The same concerns about ex post facto (“after the fact”) justice that were expressed about the Nuremberg trials  were raised about the Far East tribunal, but there, too, they were dismissed. One important difference, however, was that at the Tokyo trials, defendants were held responsible for crimes of omission—the failure to act to prevent war crimes from occurring or continuing. This played a significant part in the conviction and subsequent execution of two of the defendants: General Iwane Matsui, who directed the campaign to capture Nanjing, and Koki Hirota, who was Japan’s foreign minister at the time of the Nanjing atrocities. The prosecution presented evidence that both had known of the atrocities but had done nothing to stop them. The final judgment against Hirota read:

The tribunal is of the opinion that Hirota was derelict in his duty in not insisting before the Cabinet that immediate action be taken to put an end to the atrocities, failing any other action open to him to bring about the same result. He was content to rely on assurances which he knew were not being implemented while hundreds of murders, violations of women, and other atrocities were being committed daily. His inaction amounted to criminal negligence.

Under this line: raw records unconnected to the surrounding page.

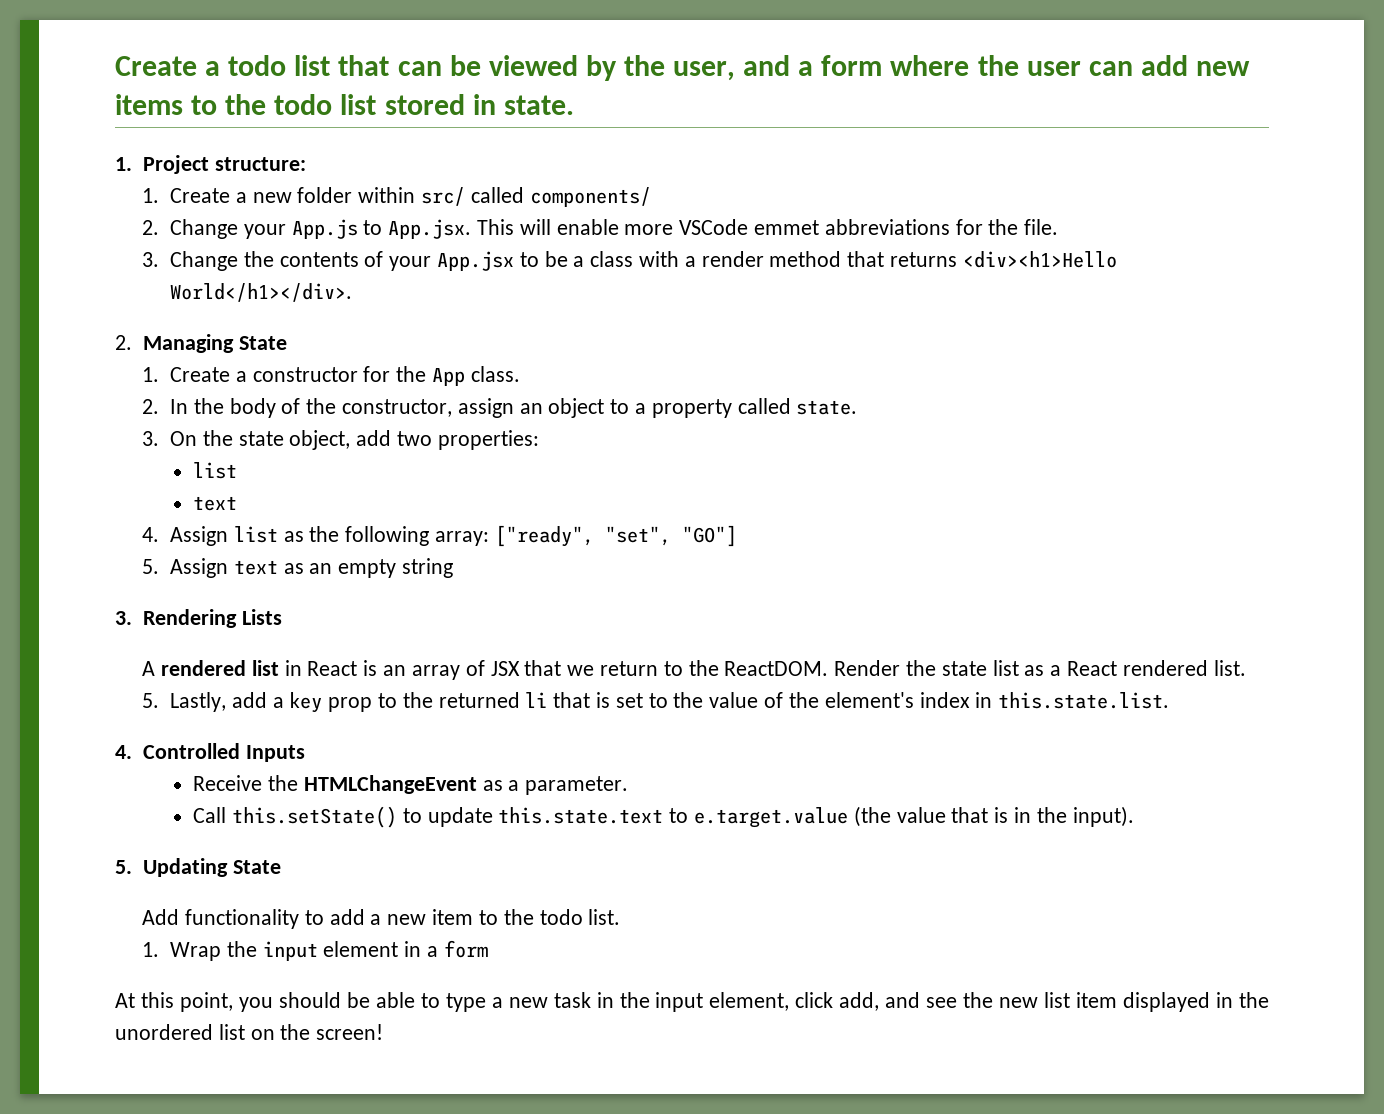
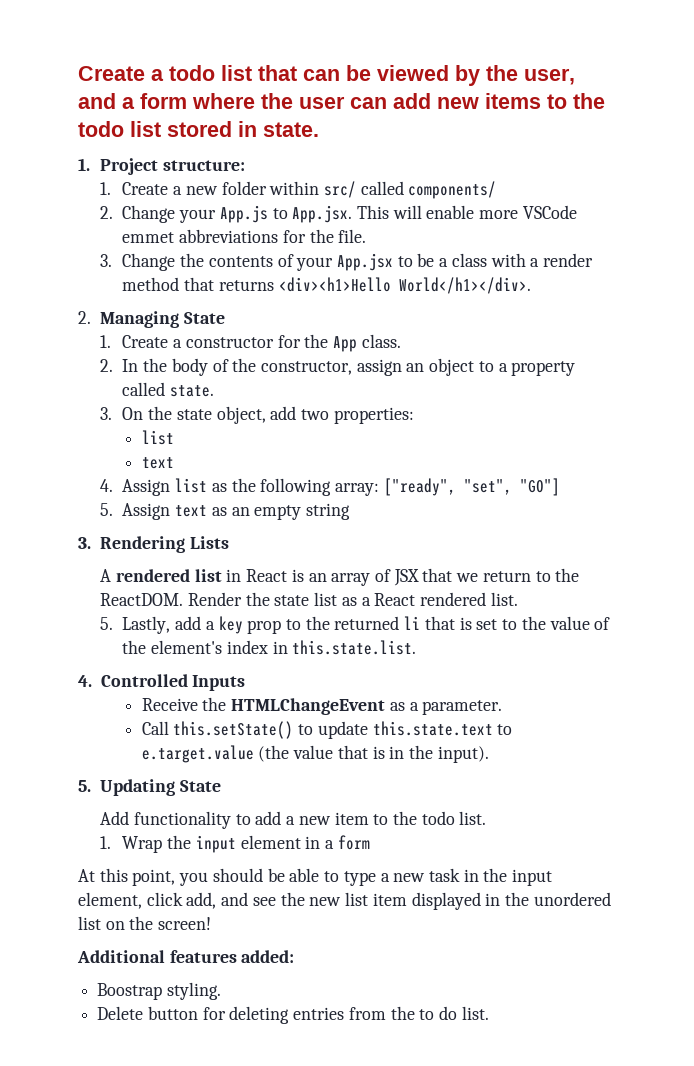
(384, 1032) none -> [77,950,295,963] [97,982,221,1000] [97,1006,489,1024] // Additional features added: // Boostrap styling. // Delete button for deleting entries from the to do list.

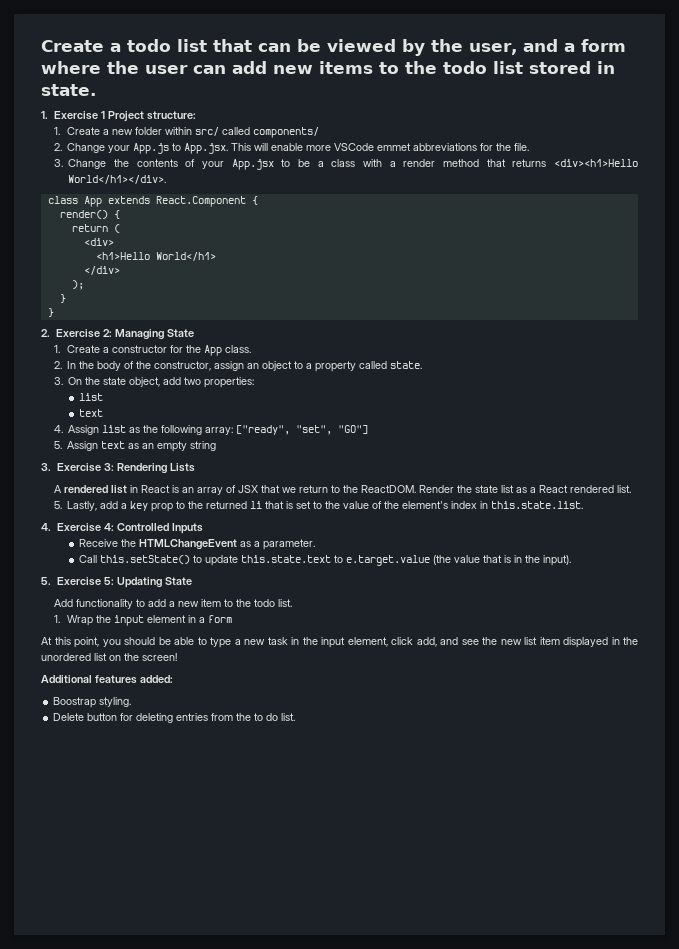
(90, 164) none -> [53,111,105,120] Exercise 1
[78,311,91,324] // 2. -> [47,196,258,207] [59,210,120,219] [71,224,120,233] [83,238,114,246] [95,252,216,261] [83,266,120,275] [71,280,84,290] [59,294,66,303] [47,308,54,317] [41,329,112,338] // class App extends React.Component { // render() { // return ( // <div> // <h1>Hello World</h1> // </div> // ); // } // } // 2. Exercise 2:
(91, 543) none -> [56,463,114,472] Exercise 3:
(92, 681) none -> [56,523,114,532] Exercise 4:
(91, 786) none -> [56,577,114,586] Exercise 5:

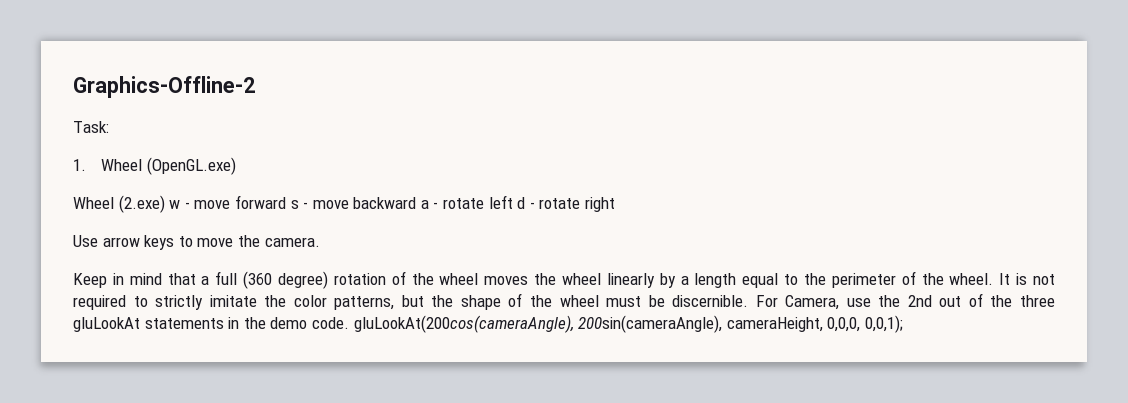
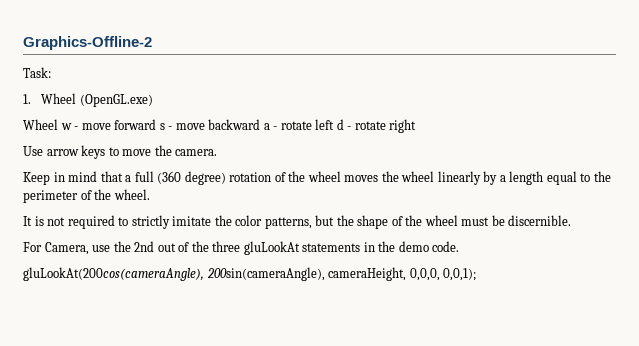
[118,195,165,213] (2.exe) -> (58, 124) none
(994, 279) none -> (150, 194) //
(749, 301) none -> (572, 220) //
(349, 323) none -> (460, 246) //

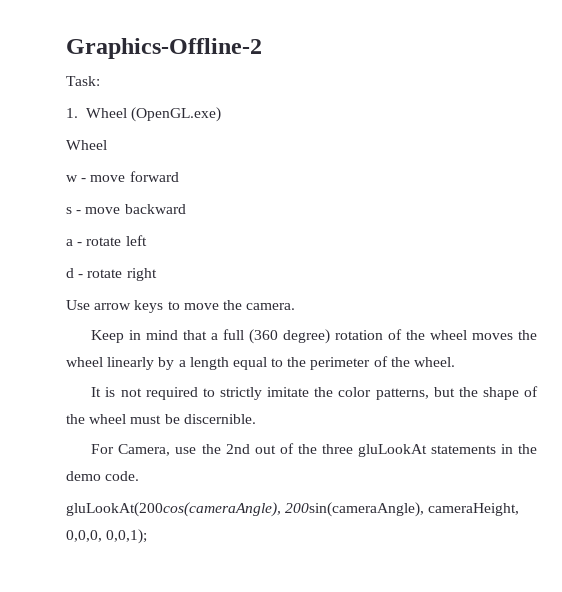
(58, 124) none -> (107, 145) //
(157, 124) none -> (179, 176) //
(261, 124) none -> (186, 209) //
(335, 124) none -> (147, 240) //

Seven other defendants at the Tokyo trials were convicted of either crimes against peace or war crimes, and they were executed. The others were sentenced to prison terms; no one was acquitted.

In addition to criticisms made during and after the Tokyo trials that they were simply “victor’s justice,” some people also claimed that the tribunal and its indictments reflected a strong racial bias. Only three of the 11 judges presiding at the trials were Asian. Justice Radhabinod Pal, who was from India, noted that the Japanese leaders were being prosecuted and convicted for starting a war of conquest against countries like Indonesia (colonized by the Dutch), Indo-China (colonized by the French), and Malaysia (colonized by the British), all of which had been “acquired by such aggressive methods” as the Japanese were accused of using. Historian John Dower notes that Justice Pal also commented, with no little sarcasm, on the ways in which the positive rhetoric of imperialism and colonialism of the Europeans and Americans became transmogrified [changed] when associated with Japan: “As a program of aggrandizement of a nation we do not like, we may deny to it the terms ‘manifest destiny’, ‘the protection of vital interests’, ‘national honour’ or a term coined on the footing of the ‘white man’s burden’, and may give it the name of ‘aggressive aggrandizement’ pure and simple.”

A cursory read, and mine was cursory as the amount of information is incredible, should convince you why Netanyahu and his co-accused do not care a hoot about the charges brought against them.  If the Emperor of Japan can walk free, so can he and his co-accused.